Lemuria
In an interview to Blow Up magazine in 2010, Venetian sound artist Enrico Coniglio, commenting on his aesthetic approach to the soundscape (“it is the result of the aggregation of clusters of elements that have reason for existence in relation to their own specific function”), marked off the traces for a path that some time later would take him to collaborate with the photographer and field recordist Giovanni Lami, from Ravenna, in the Lemures project.
It is in the sonic exploration of the world of the “shadows of the landscape”, that we can find the humus of the sound research of the Italian duo, that with “Lemuria” presents a work based on an intensive recording session held in a semi-abandoned building in the countryside outskirts of Ravenna.
Starting from archival audio materials, specifically previously collected field recordings, Coniglio and Lami develop a series of improvisations in which the original sound is chiselled using digital processing, rather than focusing on the philological sense of the recording, which opens to further levels of interpretation and brings them to chiaroscuro landscapes and dense sound events structured on a mesmeric storytelling.

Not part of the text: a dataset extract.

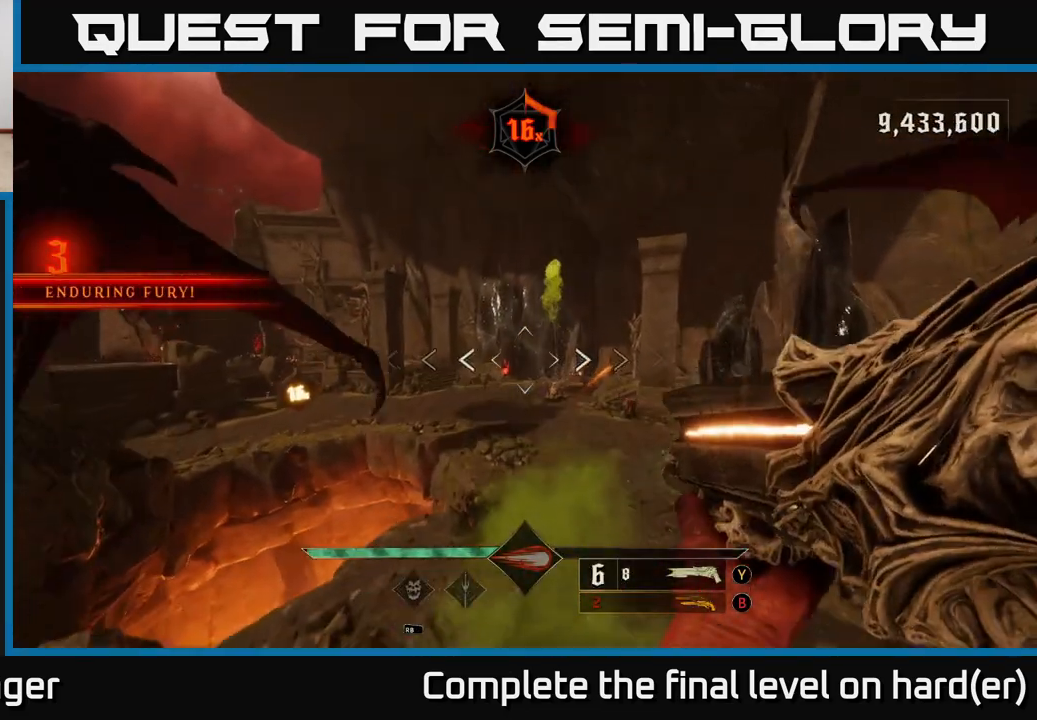
{"buttons": ["L2", "R2"], "left_stick": "up", "right_stick": "center", "events": [[283, "right_stick", "down"], [367, "left_stick", "up"], [400, "right_stick", "center"], [467, "L2", "down"], [500, "R2", "down"]]}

A phantasmic dimension of sound, in which unexpected appearances are materialized and revealed by field recordings that illuminate neglected places, abandoned spaces and hidden interstices.
The description, ultimately, of a “mental landscape”, as defined in the founding manifesto of the Lemures project, in which the complex interplay between subject and sound objects becomes a complex game of associations, reflections and reverberations, suspended between a denotative approach and a non-linear narrative.
If you think about the different focal elements of the acoustic research, for example the soundscape of the margin areas, the formal aspects of the landscape, the “topophonic” hybridizations, it is easy to see that this work represents a real turning point for Lemures. It reinforces the reasons for a specific method of treatment sound and simultaneously opens two new paths for the future, on the “crest of the border”.